-- Exercise goal --
Change every "Specificaties" to "Kenmerken" in the text of the items below and write that text out again with nothing else altered. Leave the pictures out.

-- Record extracts --

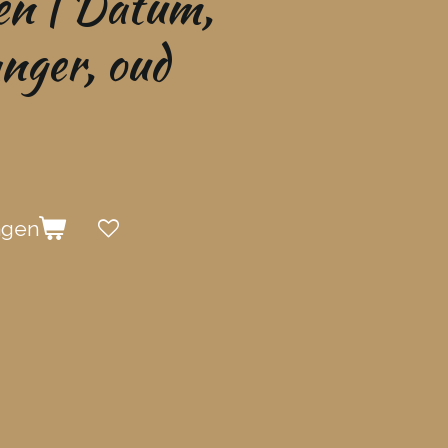
en | Datum,
anger, oud
agen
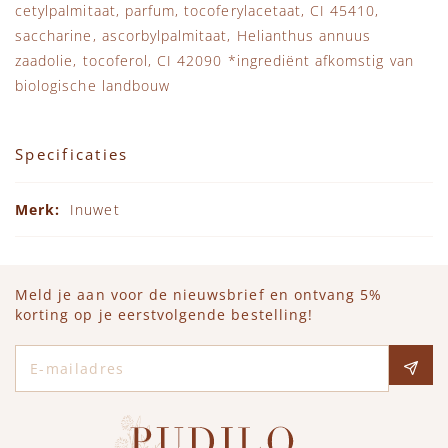
cetylpalmitaat, parfum, tocoferylacetaat, CI 45410,
saccharine, ascorbylpalmitaat, Helianthus annuus
zaadolie, tocoferol, CI 42090 *ingrediënt afkomstig van
biologische landbouw
Specificaties
Specificaties
Inuwet
Meld je aan voor de nieuwsbrief en ontvang 5%
korting op je eerstvolgende bestelling!
E-mailadres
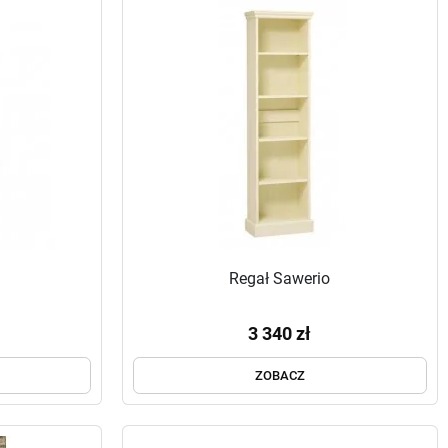
Regał Sawerio
3 340 zł
ZOBACZ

-- Finished exercise --
en | Datum,
anger, oud
agen
cetylpalmitaat, parfum, tocoferylacetaat, CI 45410,
saccharine, ascorbylpalmitaat, Helianthus annuus
zaadolie, tocoferol, CI 42090 *ingrediënt afkomstig van
biologische landbouw
Kenmerken
Kenmerken
Inuwet
Meld je aan voor de nieuwsbrief en ontvang 5%
korting op je eerstvolgende bestelling!
E-mailadres
Regał Sawerio
3 340 zł
ZOBACZ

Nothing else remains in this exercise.